Topic: Mission Statements

Article: “How to Write a Mission Statement that Isn’t Dumb”

Link: http://www.fastcompany.com/magazine/140/do-something-wordplay.html

Short Summary:  The time used to generate most mission statements would be better spent burning $20s in the alley behind your office building.  Identify your company’s quantifiable goals and write a statement that will inspire people to rally behind those goals.

Analysis:

Quick!  What is your company’s mission statement?

Can you find it on your internal website?

Can you find it on their external customer facing website?

Ok, now that you have found it how do you feel?  Quick, one word!

I’ll spot you the word, let’s go with underwhelmed.

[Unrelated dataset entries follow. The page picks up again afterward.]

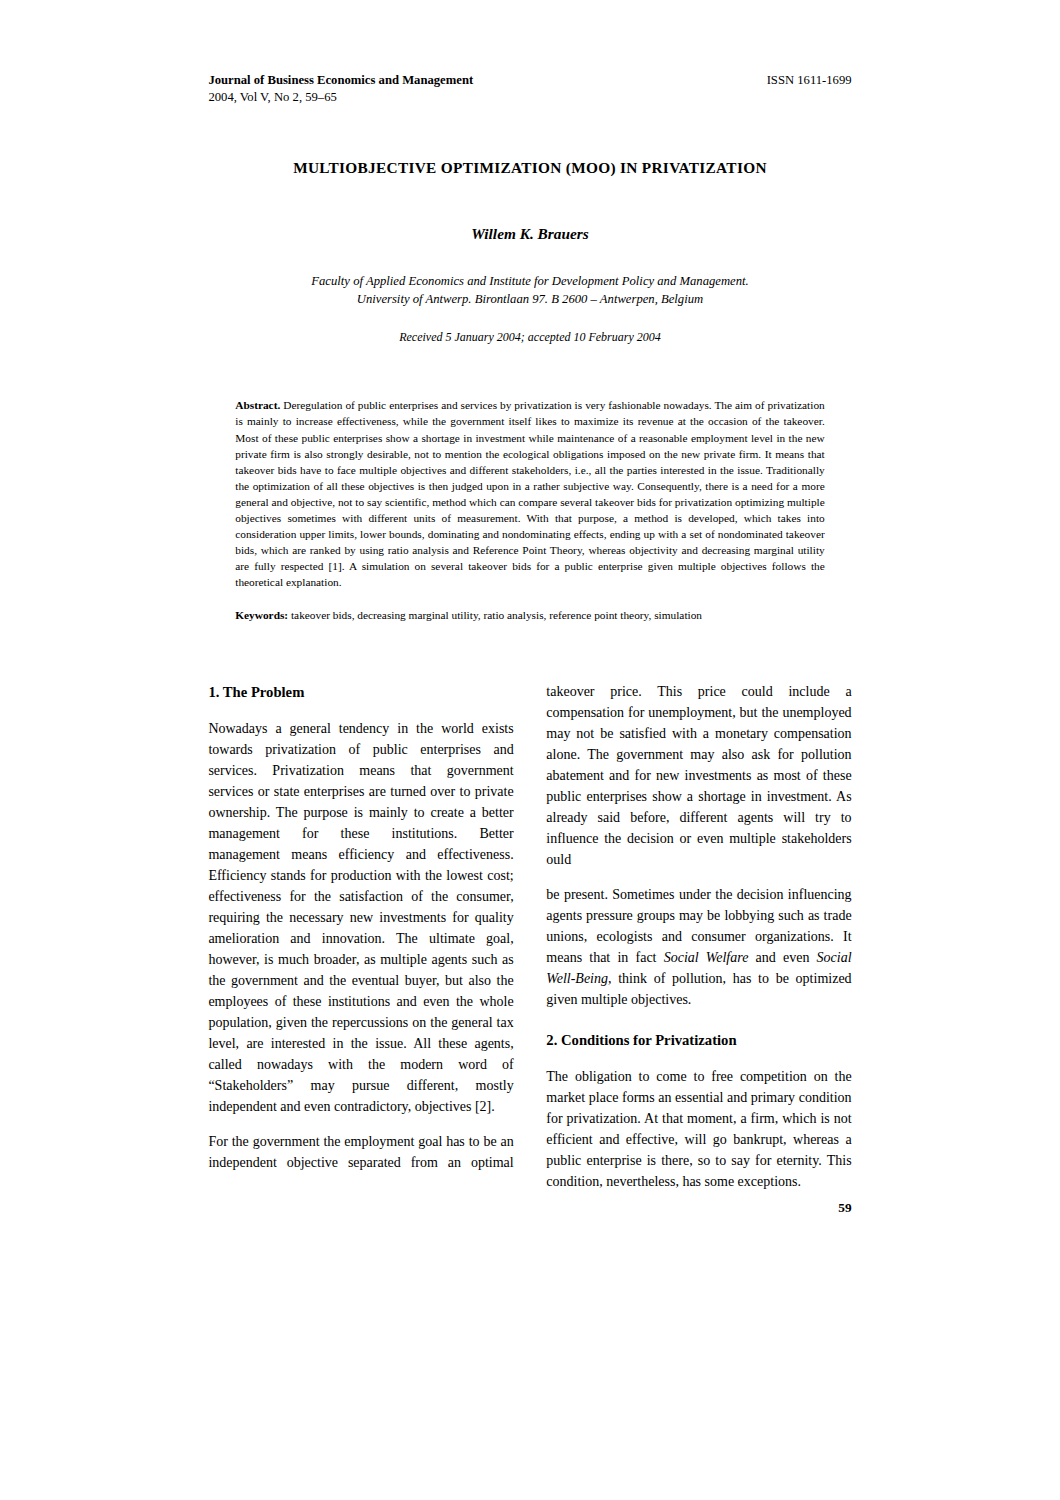Journal of Business Economics and Management
2004, Vol V, No 2, 59–65
ISSN 1611-1699
MULTIOBJECTIVE OPTIMIZATION (MOO) IN PRIVATIZATION
Willem K. Brauers
Faculty of Applied Economics and Institute for Development Policy and Management.
University of Antwerp. Birontlaan 97. B 2600 – Antwerpen, Belgium
Received 5 January 2004; accepted 10 February 2004
Abstract. Deregulation of public enterprises and services by privatization is very fashionable nowadays. The aim of privatization is mainly to increase effectiveness, while the government itself likes to maximize its revenue at the occasion of the takeover. Most of these public enterprises show a shortage in investment while maintenance of a reasonable employment level in the new private firm is also strongly desirable, not to mention the ecological obligations imposed on the new private firm. It means that takeover bids have to face multiple objectives and different stakeholders, i.e., all the parties interested in the issue. Traditionally the optimization of all these objectives is then judged upon in a rather subjective way. Consequently, there is a need for a more general and objective, not to say scientific, method which can compare several takeover bids for privatization optimizing multiple objectives sometimes with different units of measurement. With that purpose, a method is developed, which takes into consideration upper limits, lower bounds, dominating and nondominating effects, ending up with a set of nondominated takeover bids, which are ranked by using ratio analysis and Reference Point Theory, whereas objectivity and decreasing marginal utility are fully respected [1]. A simulation on several takeover bids for a public enterprise given multiple objectives follows the theoretical explanation.
Keywords: takeover bids, decreasing marginal utility, ratio analysis, reference point theory, simulation
1. The Problem
Nowadays a general tendency in the world exists towards privatization of public enterprises and services. Privatization means that government services or state enterprises are turned over to private ownership. The purpose is mainly to create a better management for these institutions. Better management means efficiency and effectiveness. Efficiency stands for production with the lowest cost; effectiveness for the satisfaction of the consumer, requiring the necessary new investments for quality amelioration and innovation. The ultimate goal, however, is much broader, as multiple agents such as the government and the eventual buyer, but also the employees of these institutions and even the whole population, given the repercussions on the general tax level, are interested in the issue. All these agents, called nowadays with the modern word of “Stakeholders” may pursue different, mostly independent and even contradictory, objectives [2].
For the government the employment goal has to be an independent objective separated from an optimal takeover price. This price could include a compensation for unemployment, but the unemployed may not be satisfied with a monetary compensation alone. The government may also ask for pollution abatement and for new investments as most of these public enterprises show a shortage in investment. As already said before, different agents will try to influence the decision or even multiple stakeholders ould
be present. Sometimes under the decision influencing agents pressure groups may be lobbying such as trade unions, ecologists and consumer organizations. It means that in fact Social Welfare and even Social Well-Being, think of pollution, has to be optimized given multiple objectives.
2. Conditions for Privatization
The obligation to come to free competition on the market place forms an essential and primary condition for privatization. At that moment, a firm, which is not efficient and effective, will go bankrupt, whereas a public enterprise is there, so to say for eternity. This condition, nevertheless, has some exceptions.
59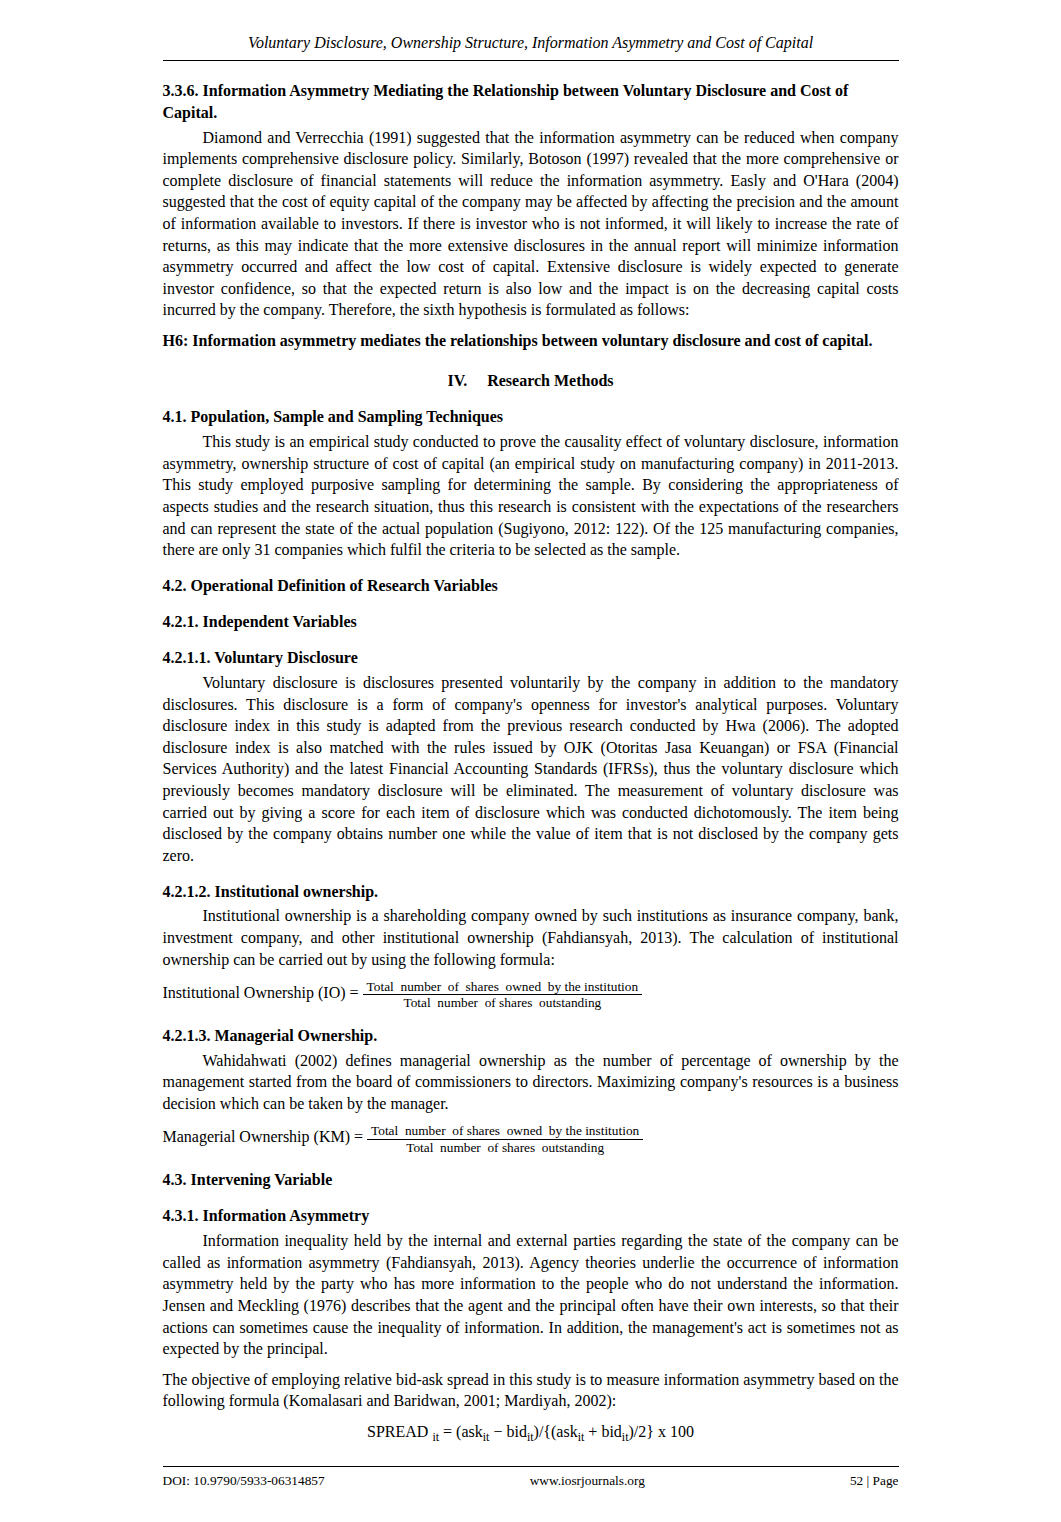Voluntary Disclosure, Ownership Structure, Information Asymmetry and Cost of Capital
3.3.6. Information Asymmetry Mediating the Relationship between Voluntary Disclosure and Cost of Capital.
Diamond and Verrecchia (1991) suggested that the information asymmetry can be reduced when company implements comprehensive disclosure policy. Similarly, Botoson (1997) revealed that the more comprehensive or complete disclosure of financial statements will reduce the information asymmetry. Easly and O'Hara (2004) suggested that the cost of equity capital of the company may be affected by affecting the precision and the amount of information available to investors. If there is investor who is not informed, it will likely to increase the rate of returns, as this may indicate that the more extensive disclosures in the annual report will minimize information asymmetry occurred and affect the low cost of capital. Extensive disclosure is widely expected to generate investor confidence, so that the expected return is also low and the impact is on the decreasing capital costs incurred by the company. Therefore, the sixth hypothesis is formulated as follows:
H6: Information asymmetry mediates the relationships between voluntary disclosure and cost of capital.
IV. Research Methods
4.1. Population, Sample and Sampling Techniques
This study is an empirical study conducted to prove the causality effect of voluntary disclosure, information asymmetry, ownership structure of cost of capital (an empirical study on manufacturing company) in 2011-2013. This study employed purposive sampling for determining the sample. By considering the appropriateness of aspects studies and the research situation, thus this research is consistent with the expectations of the researchers and can represent the state of the actual population (Sugiyono, 2012: 122). Of the 125 manufacturing companies, there are only 31 companies which fulfil the criteria to be selected as the sample.
4.2. Operational Definition of Research Variables
4.2.1. Independent Variables
4.2.1.1. Voluntary Disclosure
Voluntary disclosure is disclosures presented voluntarily by the company in addition to the mandatory disclosures. This disclosure is a form of company's openness for investor's analytical purposes. Voluntary disclosure index in this study is adapted from the previous research conducted by Hwa (2006). The adopted disclosure index is also matched with the rules issued by OJK (Otoritas Jasa Keuangan) or FSA (Financial Services Authority) and the latest Financial Accounting Standards (IFRSs), thus the voluntary disclosure which previously becomes mandatory disclosure will be eliminated. The measurement of voluntary disclosure was carried out by giving a score for each item of disclosure which was conducted dichotomously. The item being disclosed by the company obtains number one while the value of item that is not disclosed by the company gets zero.
4.2.1.2. Institutional ownership.
Institutional ownership is a shareholding company owned by such institutions as insurance company, bank, investment company, and other institutional ownership (Fahdiansyah, 2013). The calculation of institutional ownership can be carried out by using the following formula:
Institutional Ownership (IO) = Total number of shares owned by the institution Total number of shares outstanding
4.2.1.3. Managerial Ownership.
Wahidahwati (2002) defines managerial ownership as the number of percentage of ownership by the management started from the board of commissioners to directors. Maximizing company's resources is a business decision which can be taken by the manager.
Managerial Ownership (KM) = Total number of shares owned by the institution Total number of shares outstanding
4.3. Intervening Variable
4.3.1. Information Asymmetry
Information inequality held by the internal and external parties regarding the state of the company can be called as information asymmetry (Fahdiansyah, 2013). Agency theories underlie the occurrence of information asymmetry held by the party who has more information to the people who do not understand the information. Jensen and Meckling (1976) describes that the agent and the principal often have their own interests, so that their actions can sometimes cause the inequality of information. In addition, the management's act is sometimes not as expected by the principal.
The objective of employing relative bid-ask spread in this study is to measure information asymmetry based on the following formula (Komalasari and Baridwan, 2001; Mardiyah, 2002):
SPREAD it = (askit − bidit)/{(askit + bidit)/2} x 100
DOI: 10.9790/5933-06314857 www.iosrjournals.org 52 | Page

Now, compound that feeling with the thought of how many man-hours it took to produce that mission statement.

It’s ok if you are now openly weeping…let it out.  I know your company couldn’t buy you that brand new computer chair last year, they had to write a very bland statement that serves no purpose to you or your daily life.  Sure, the new computer chair would have been nice, but they really needed that sentence on their website.

Before reading this article I wouldn’t have given a company mission statement a second thought.  One of the tools I use, Microsoft Team Foundation Server, a task tracking and source control system, starts every project with a few pre-populated tasks.  One of those tasks is to write the project’s mission statement.  I normally skipped this step; I never saw any value to burning any calories on attempting to define the mission statement for an individual project.

However, after reading this article something clicked for me, making me reconsider the value of the mission statement.

Do you want to add a feature to the project?  Will that feature further project development?  Does it mesh with your mission statement?

Yes: Continue investigating the idea.

No: Drop it and move on with your life.

Quick and simple.

Caution.

Like any tool in your toolbox overuse the mission statement and your co-workers will become numb to its effects.  Engineers smell b.s. from a mile away, if you show up Monday morning chanting your company’s mission statement, wearing a shirt with the statement on it, and hand out pictures of you posing with the mission statement you will lose them.   “Sure boss, great idea, I’ll put on my hat with the mission statement tomorrow…today it would clash with my outfit.”

If you are going to take the time to do so, write the mission statement with care, capture that goal, write it in such a way as to inspire people to work towards that goal, but be sure to not over use it.